A basic list of roof coverings available today includes asphalt shingles, roll roofing, concrete and ceramic tiles, slate, terne, wood shingles and shakes, aluminum shingles, built-up roofing, and single-ply systems.

Asphalt shingles are the most widely used roof covering for new home construction and remodeling. Used on four out of five U.S. homes, they are economical, durable and attractive.

The “standard” asphalt shingle is the square butt strip shingle, elongated in shape and available with one or three tabs. This product is made of a base mat of organic material (cellulose fibers) or inorganic material (glass fibers). Organic mat is saturated and coated with asphalt and then surfaced with ceramic-coated opaque mineral granules. The saturating process is not necessary for fiber glass-based asphalt shingles, which require only a coating asphalt. The coating asphalt provides for weatherproofing qualities. The mineral granules protect the shingles from the sun’s ultra-violet rays, and give the shingles color and added protection against fire.

A new generation of premier products three-dimensional, multi-layered asphalt shingles is particularly desirable for creating long-lasting roofs with dramatic bold textures and a distinctive appearance.

What colour shingle do I need?
The roof is the part of your home that most visitors see first. It can be the key to successful exterior design and appearance.

Asphalt shingles are available in a range of traditional and modern colors and styles, including the popular earthtone hues and the top-of-the-line three-dimensional designs.

In addition to making a home more attractive, a roof’s color can be used to create various visual effects. A white roof, for example, may be used on a contemporary house to create a sense of airiness or on a low-slung ranch home for a taller appearance. Dark colors help make an unusually tall or steep-roofed building seem less towering.

You also want to ensure that whatever color of shingle you choose matches your exterior color scheme. Contrasting colors can be used to accentuate your roof or complementary colors can be chosen to blend your roof into your home’s siding or brick.

To see a sampling of available shingle colors and styles, you can head over to our Shingle Guide.

How can I protect my roof?
Ice dams and strong winds can sometimes force water behind or underneath shingles. An ice dam can form quite easily on almost any roof which is subjected to snowfall. As heat from a home’s attic causes snow on the roof to melt, it runs down onto the eaves, which are much cooler since they are not affected by the attic’s heat. Water on the eaves re-freezes and builds up, forming an ice dam. Melted snow then pulls behind the ice dam, where it can seep beneath the shingles, through the roof deck and into the internal structure of the home, causing potentially serious damage. Of greater importance to residents in the Houston area, strong winds can lift sloped roof coverings such as shingles, allowing wind-driven rain to move in and penetrate an unprotected roof deck.

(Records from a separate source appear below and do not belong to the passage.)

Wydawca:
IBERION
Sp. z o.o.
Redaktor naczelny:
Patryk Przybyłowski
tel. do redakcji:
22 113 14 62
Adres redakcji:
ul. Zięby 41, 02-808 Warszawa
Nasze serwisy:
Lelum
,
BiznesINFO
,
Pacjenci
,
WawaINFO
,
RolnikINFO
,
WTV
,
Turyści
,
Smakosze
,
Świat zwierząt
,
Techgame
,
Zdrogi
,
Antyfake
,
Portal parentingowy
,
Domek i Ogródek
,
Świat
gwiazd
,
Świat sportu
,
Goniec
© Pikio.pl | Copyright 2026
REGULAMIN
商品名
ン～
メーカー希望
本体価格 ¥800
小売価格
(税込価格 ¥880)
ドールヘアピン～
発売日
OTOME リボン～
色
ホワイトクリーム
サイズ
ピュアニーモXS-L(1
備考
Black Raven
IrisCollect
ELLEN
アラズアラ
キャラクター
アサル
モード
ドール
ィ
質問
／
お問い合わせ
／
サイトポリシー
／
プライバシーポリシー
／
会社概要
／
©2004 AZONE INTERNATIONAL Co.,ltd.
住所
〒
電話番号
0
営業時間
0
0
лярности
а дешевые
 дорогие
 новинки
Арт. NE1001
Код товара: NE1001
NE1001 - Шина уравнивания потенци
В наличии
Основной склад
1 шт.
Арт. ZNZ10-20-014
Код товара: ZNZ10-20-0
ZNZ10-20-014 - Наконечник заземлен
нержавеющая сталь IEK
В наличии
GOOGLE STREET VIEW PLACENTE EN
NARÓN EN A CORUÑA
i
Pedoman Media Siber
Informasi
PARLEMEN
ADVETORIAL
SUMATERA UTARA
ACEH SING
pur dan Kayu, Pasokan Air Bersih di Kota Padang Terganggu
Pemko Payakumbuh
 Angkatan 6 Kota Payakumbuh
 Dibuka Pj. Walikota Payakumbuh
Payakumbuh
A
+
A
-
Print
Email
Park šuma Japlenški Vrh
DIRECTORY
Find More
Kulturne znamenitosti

All-climate underlayment (also known as ice and water shield) creates a watertight seal that keeps water out of the most vulnerable, leak-prone areas of the roof at the eaves, in valleys, around chimneys and skylights, etc. and also seals around roofing nails to ensure a watertight surface. Think of it as a second roof. In fact, it could be the roof, though by itself it’s not very attractive.